* DIRECTIVE: As the answer, set down the lines below from the one containing "than a quick checklist lap." through the one containing "Homes for Sale by City", exactly and inclusively, and no others.

* MATERIAL PROVIDED:
»»

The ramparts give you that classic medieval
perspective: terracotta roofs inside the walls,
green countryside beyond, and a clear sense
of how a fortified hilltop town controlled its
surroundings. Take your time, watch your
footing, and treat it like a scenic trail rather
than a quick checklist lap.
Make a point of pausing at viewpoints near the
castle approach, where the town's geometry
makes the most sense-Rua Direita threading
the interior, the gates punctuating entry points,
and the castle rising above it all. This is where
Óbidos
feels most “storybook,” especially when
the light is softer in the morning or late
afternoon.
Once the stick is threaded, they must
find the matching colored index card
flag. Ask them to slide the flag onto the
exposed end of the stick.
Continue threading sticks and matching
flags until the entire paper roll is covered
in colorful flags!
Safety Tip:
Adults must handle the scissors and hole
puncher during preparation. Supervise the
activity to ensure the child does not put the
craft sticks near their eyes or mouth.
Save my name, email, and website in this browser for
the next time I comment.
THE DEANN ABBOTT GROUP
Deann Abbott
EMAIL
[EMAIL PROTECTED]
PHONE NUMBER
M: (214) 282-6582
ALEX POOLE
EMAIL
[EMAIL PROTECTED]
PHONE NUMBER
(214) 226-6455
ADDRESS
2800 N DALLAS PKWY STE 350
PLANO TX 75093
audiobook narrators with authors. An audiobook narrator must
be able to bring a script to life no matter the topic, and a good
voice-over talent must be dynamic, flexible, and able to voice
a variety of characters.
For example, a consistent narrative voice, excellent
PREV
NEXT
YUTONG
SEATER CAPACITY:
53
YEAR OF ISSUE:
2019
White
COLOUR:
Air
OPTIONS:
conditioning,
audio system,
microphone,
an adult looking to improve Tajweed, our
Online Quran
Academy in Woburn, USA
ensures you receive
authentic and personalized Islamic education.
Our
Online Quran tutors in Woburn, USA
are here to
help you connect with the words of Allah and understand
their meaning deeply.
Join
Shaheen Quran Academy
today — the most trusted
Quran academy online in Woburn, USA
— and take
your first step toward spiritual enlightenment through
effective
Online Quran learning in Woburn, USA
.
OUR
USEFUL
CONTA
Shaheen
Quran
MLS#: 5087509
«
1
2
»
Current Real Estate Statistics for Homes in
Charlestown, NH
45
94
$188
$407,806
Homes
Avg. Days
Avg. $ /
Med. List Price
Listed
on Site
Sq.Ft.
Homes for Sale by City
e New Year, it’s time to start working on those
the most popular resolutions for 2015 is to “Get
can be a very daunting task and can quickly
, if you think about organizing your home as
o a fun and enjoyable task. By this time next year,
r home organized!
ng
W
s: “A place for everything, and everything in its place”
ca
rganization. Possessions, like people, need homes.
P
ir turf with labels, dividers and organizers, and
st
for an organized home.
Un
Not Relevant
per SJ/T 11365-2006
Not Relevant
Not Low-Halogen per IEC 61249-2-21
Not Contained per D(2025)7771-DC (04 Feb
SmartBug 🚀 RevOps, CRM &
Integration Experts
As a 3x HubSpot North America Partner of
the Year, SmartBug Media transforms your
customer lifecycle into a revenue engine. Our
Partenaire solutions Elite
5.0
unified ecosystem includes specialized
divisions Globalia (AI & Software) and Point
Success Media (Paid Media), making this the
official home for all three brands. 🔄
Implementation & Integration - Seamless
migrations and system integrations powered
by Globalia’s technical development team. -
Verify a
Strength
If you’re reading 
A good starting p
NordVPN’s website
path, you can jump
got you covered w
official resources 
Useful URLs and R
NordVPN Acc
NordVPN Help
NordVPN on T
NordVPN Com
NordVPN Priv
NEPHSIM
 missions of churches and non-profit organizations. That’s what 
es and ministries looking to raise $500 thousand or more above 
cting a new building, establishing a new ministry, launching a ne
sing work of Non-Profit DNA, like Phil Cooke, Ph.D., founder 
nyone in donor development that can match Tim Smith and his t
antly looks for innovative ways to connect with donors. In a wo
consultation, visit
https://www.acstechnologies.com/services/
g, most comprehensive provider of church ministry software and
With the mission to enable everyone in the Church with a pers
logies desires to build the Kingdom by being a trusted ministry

««
»»

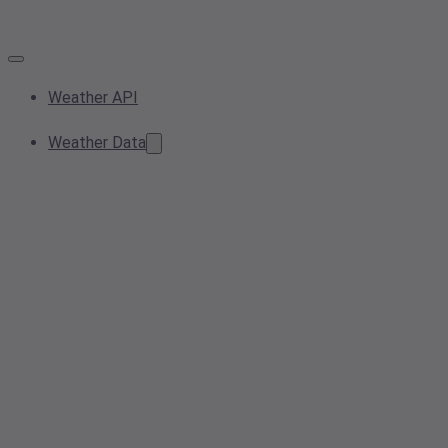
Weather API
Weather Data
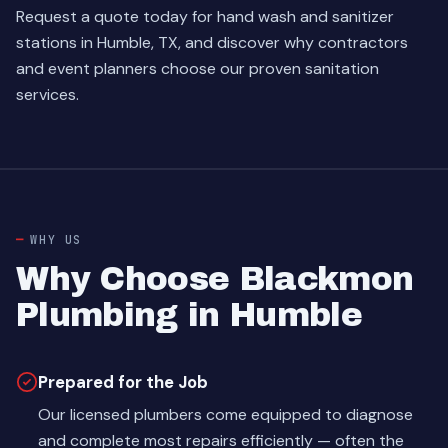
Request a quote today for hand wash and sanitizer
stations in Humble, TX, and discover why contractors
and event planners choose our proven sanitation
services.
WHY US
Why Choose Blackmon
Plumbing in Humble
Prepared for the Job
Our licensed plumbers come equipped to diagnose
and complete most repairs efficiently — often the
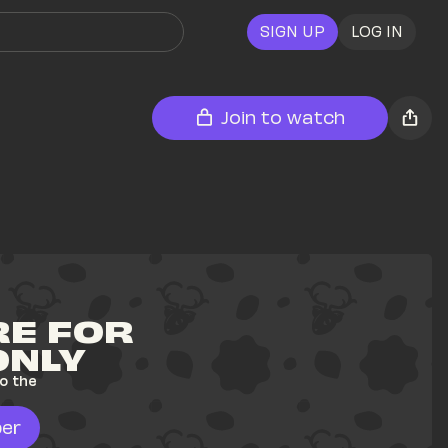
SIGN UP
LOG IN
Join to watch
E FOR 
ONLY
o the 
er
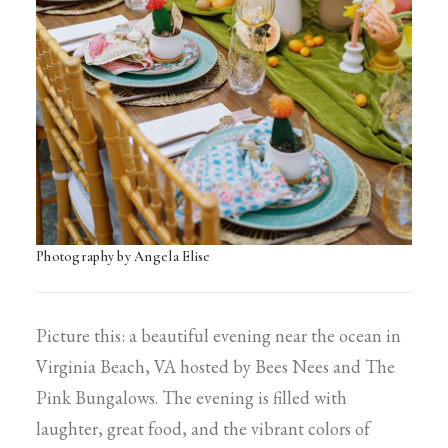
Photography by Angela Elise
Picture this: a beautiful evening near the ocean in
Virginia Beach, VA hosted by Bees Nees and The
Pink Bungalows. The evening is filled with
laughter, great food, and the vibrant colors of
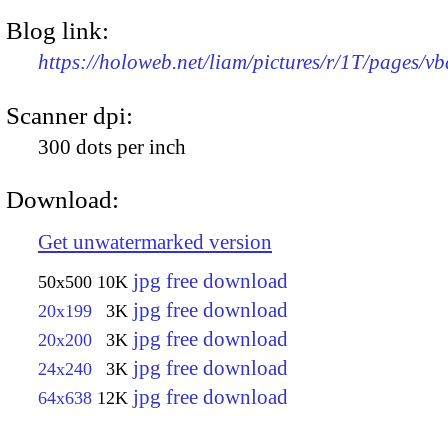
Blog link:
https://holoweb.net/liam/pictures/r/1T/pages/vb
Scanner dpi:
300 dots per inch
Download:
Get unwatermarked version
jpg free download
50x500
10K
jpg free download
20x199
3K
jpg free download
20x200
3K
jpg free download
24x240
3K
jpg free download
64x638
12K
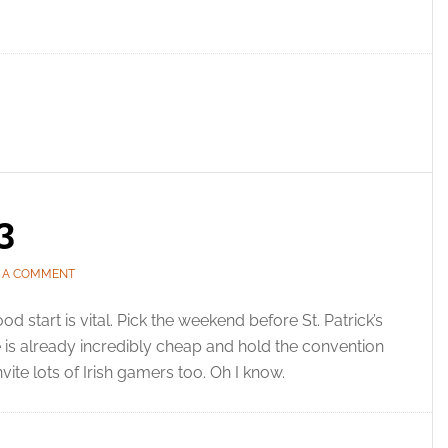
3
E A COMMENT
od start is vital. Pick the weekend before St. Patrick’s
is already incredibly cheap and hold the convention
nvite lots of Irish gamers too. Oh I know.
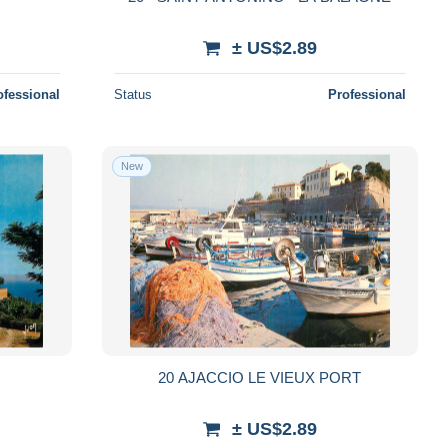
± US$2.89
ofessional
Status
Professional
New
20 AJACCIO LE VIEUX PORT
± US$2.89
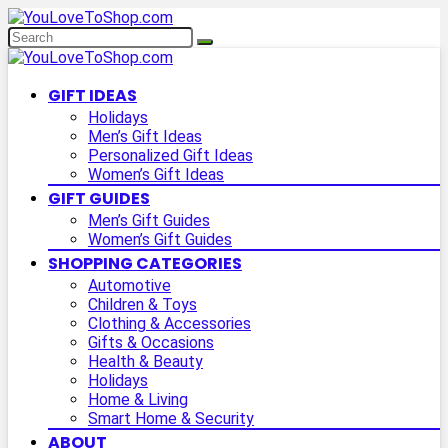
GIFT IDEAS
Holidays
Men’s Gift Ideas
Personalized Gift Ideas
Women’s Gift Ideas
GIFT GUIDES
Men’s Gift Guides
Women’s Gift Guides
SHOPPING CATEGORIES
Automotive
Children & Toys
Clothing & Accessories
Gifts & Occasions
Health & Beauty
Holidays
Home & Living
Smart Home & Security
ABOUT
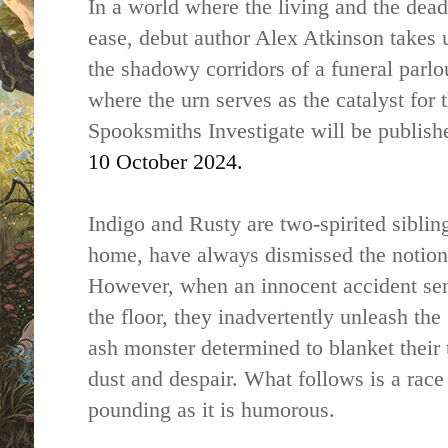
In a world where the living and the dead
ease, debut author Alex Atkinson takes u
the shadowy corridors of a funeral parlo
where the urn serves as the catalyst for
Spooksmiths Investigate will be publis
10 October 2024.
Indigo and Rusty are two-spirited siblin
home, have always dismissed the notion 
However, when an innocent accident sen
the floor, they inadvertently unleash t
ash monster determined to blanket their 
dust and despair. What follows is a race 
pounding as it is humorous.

««
»»

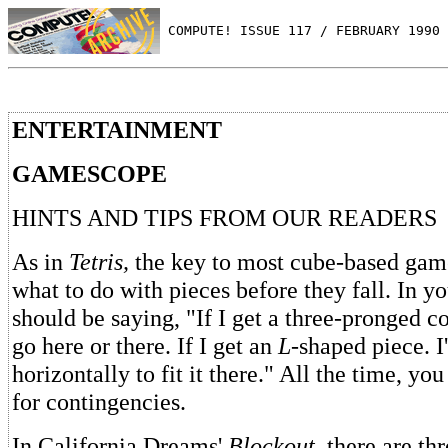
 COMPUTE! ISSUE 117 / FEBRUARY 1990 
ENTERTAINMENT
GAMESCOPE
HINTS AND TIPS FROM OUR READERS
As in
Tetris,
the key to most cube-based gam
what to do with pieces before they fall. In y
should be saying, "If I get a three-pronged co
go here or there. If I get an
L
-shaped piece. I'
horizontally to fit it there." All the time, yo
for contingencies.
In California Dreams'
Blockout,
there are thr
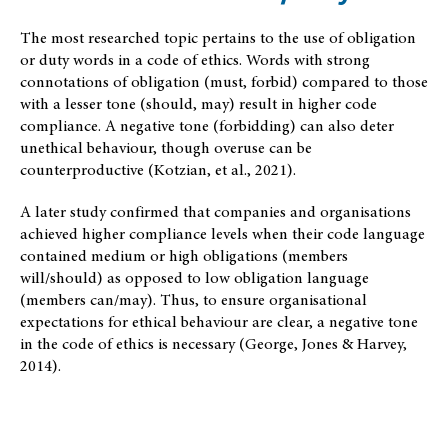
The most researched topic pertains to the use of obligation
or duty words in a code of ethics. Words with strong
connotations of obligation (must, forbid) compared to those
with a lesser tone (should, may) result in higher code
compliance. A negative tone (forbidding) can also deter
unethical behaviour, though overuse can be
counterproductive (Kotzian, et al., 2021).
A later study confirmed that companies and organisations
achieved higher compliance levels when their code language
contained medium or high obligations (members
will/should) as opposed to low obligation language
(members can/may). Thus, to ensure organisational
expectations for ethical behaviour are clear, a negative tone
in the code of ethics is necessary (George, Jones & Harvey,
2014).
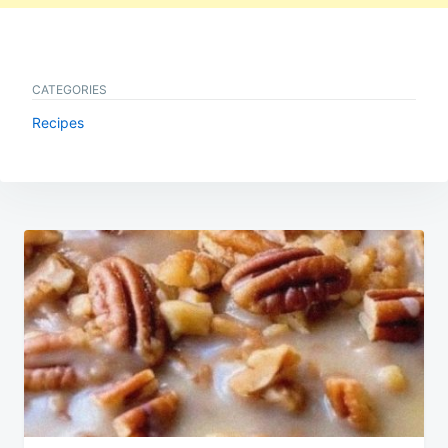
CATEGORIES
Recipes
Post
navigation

««

* FINISHED TASK:
than a quick checklist lap.
Make a point of pausing at viewpoints near the
castle approach, where the town's geometry
makes the most sense-Rua Direita threading
the interior, the gates punctuating entry points,
and the castle rising above it all. This is where
Óbidos
feels most “storybook,” especially when
the light is softer in the morning or late
afternoon.
Once the stick is threaded, they must
find the matching colored index card
flag. Ask them to slide the flag onto the
exposed end of the stick.
Continue threading sticks and matching
flags until the entire paper roll is covered
in colorful flags!
Safety Tip:
Adults must handle the scissors and hole
puncher during preparation. Supervise the
activity to ensure the child does not put the
craft sticks near their eyes or mouth.
Save my name, email, and website in this browser for
the next time I comment.
THE DEANN ABBOTT GROUP
Deann Abbott
EMAIL
[EMAIL PROTECTED]
PHONE NUMBER
M: (214) 282-6582
ALEX POOLE
EMAIL
[EMAIL PROTECTED]
PHONE NUMBER
(214) 226-6455
ADDRESS
2800 N DALLAS PKWY STE 350
PLANO TX 75093
audiobook narrators with authors. An audiobook narrator must
be able to bring a script to life no matter the topic, and a good
voice-over talent must be dynamic, flexible, and able to voice
a variety of characters.
For example, a consistent narrative voice, excellent
PREV
NEXT
YUTONG
SEATER CAPACITY:
53
YEAR OF ISSUE:
2019
White
COLOUR:
Air
OPTIONS:
conditioning,
audio system,
microphone,
an adult looking to improve Tajweed, our
Online Quran
Academy in Woburn, USA
ensures you receive
authentic and personalized Islamic education.
Our
Online Quran tutors in Woburn, USA
are here to
help you connect with the words of Allah and understand
their meaning deeply.
Join
Shaheen Quran Academy
today — the most trusted
Quran academy online in Woburn, USA
— and take
your first step toward spiritual enlightenment through
effective
Online Quran learning in Woburn, USA
.
OUR
USEFUL
CONTA
Shaheen
Quran
MLS#: 5087509
«
1
2
»
Current Real Estate Statistics for Homes in
Charlestown, NH
45
94
$188
$407,806
Homes
Avg. Days
Avg. $ /
Med. List Price
Listed
on Site
Sq.Ft.
Homes for Sale by City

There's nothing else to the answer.